More than a year after prominent businesses like Yahoo and Best Buy rescinded their telecommuting policies, Premiere Global Services, International's survey reveals that those high-profile decisions did little to impact the general trend toward an increasing mobile and remote workforce.
According to PGi's survey, 89 percent of respondents reported telecommuting policy did not change during the past year. For those who did report a change, only six percent stated that their company ended an established program, according to PGi.
The survey findings reinforce what PGi has observed for years, says Sean O'Brien, PGi's executive vice president of strategy and communications.
"The overwhelming majority of respondents said telecommuting was very much a win-win situation for both them and their employers, with 82 percent saying they have less stress associated with their work," O'Brien says.
"That reduction in stress levels leads to higher morale, higher productivity and a reduction in absenteeism - all of which accrues to value for businesses," O'Brien says.
In addition, O'Brien says, businesses see cost savings associated with reduced real estate costs and infrastructure costs, while also contributing to a cleaner environment, since employees aren't commuting via car or transit.
The average savings for a worker who telecommutes two days a week is $3,800 a year; according to research from the Telework Research Network, the average cost savings for businesses who have employees working remotely full-time is $11,000 per year, O'Brien says.
Managing a Remote Workforce
Organizations can be less productive if they're not cognizant of and willing to adopt remote working practices, says Jack Santos, research vice president, Gartner, in a recent webinar, Best Practices for Remote and Mobile Work. But there's also a need to focus on some of the unintended consequences a mobile workforce can introduce and develop strategies to address those obstacles, Santos says.

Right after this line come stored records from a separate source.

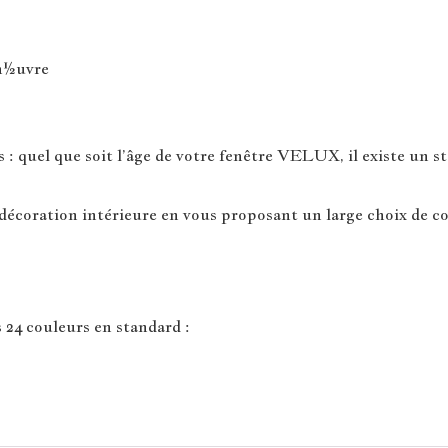
man½uvre
 quel que soit l’âge de votre fenêtre VELUX, il existe un sto
écoration intérieure en vous proposant un large choix de co
 24 couleurs en standard :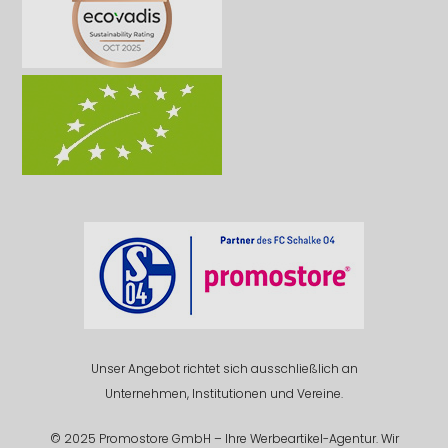
Unser Angebot richtet sich ausschließlich an
Unternehmen, Institutionen und Vereine.
© 2025 Promostore GmbH – Ihre Werbeartikel-Agentur. Wir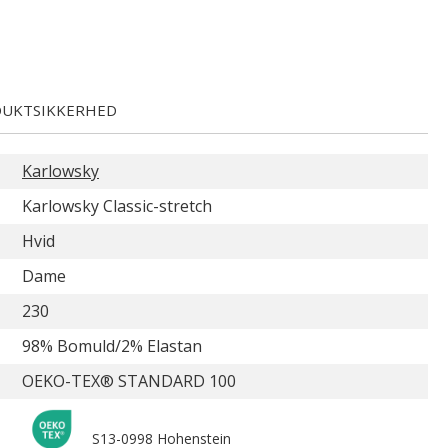
UKTSIKKERHED
Karlowsky
Karlowsky Classic-stretch
Hvid
Dame
230
98% Bomuld/2% Elastan
OEKO-TEX® STANDARD 100
S13-0998 Hohenstein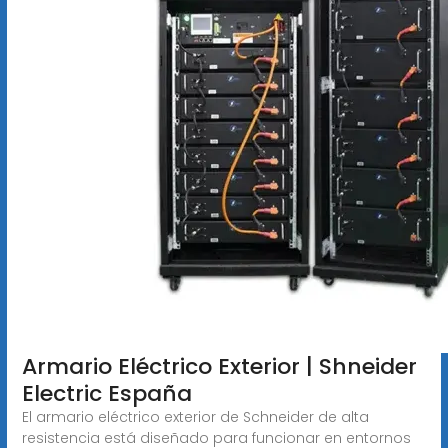
Armario Eléctrico Exterior | Shneider
Electric España
El armario eléctrico exterior de Schneider de alta
resistencia está diseñado para funcionar en entornos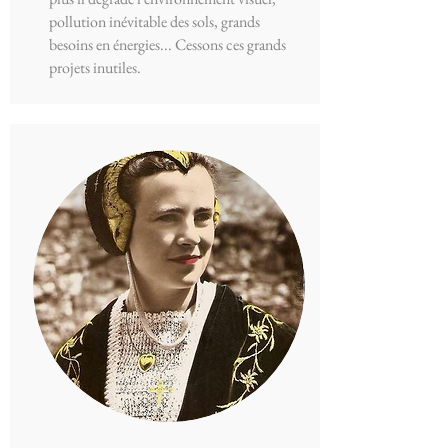
pollution inévitable des sols, grands
besoins en énergies... Cessons ces grands
projets inutiles.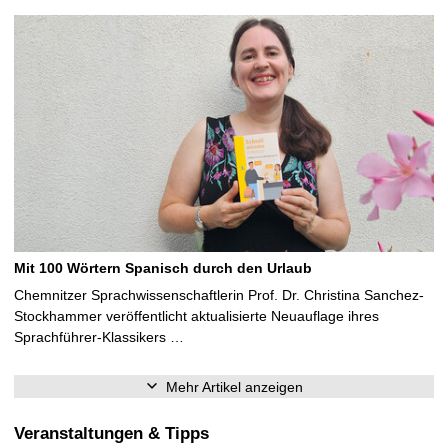
Mit 100 Wörtern Spanisch durch den Urlaub
Chemnitzer Sprachwissenschaftlerin Prof. Dr. Christina Sanchez-
Stockhammer veröffentlicht aktualisierte Neuauflage ihres
Sprachführer-Klassikers …
Mehr Artikel anzeigen
Veranstaltungen & Tipps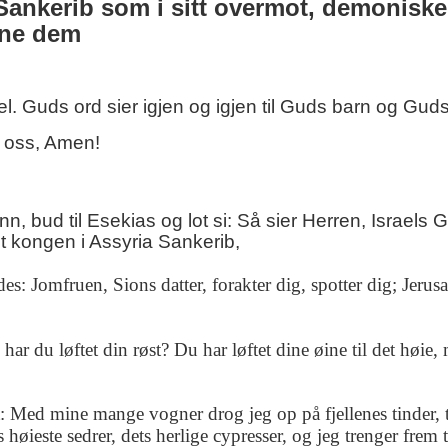
m Sankerib som i sitt overmot, demoniske
erne dem
l. Guds ord sier igjen og igjen til Guds barn og Guds
or oss, Amen!
, bud til Esekias og lot si: Så sier Herren, Israels 
kongen i Assyria Sankerib,
es: Jomfruen, Sions datter, forakter dig, spotter dig; Jerus
r du løftet din røst? Du har løftet dine øine til det høie,
: Med mine mange vogner drog jeg op på fjellenes tinder, t
øieste sedrer, dets herlige cypresser, og jeg trenger frem t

Security is one of the key issues to address when managing a remote workforce, says Maren Donovan CEO and founder of Zirtual.com, a firm that specializes in staffing of remote virtual assistants for professionals.
"When an employee's on-site, in person, it can be easy to ignore the security aspects, especially if they're using corporate-sanctioned technology," Donovan says. "But remote workers present a different challenge - they have access to corporate data, information and resources and it's hard to keep track of how they're using it and on what devices, not to mention it's tough to make sure their devices are secure," she says.
Making sure to have non-disclosure agreements in place as well as performing background checks can help assuage security concerns, Donovan says. And, of course, communication is key, Donovan says.
Fostering effective communication involves understanding how teams relate to each other both professionally and personally, both Donovan and Gartner's Santos say. Allowing for casual social interaction whenever possible can improve productivity and morale, and nurture the bonds between team members who aren't physically sharing the same office space.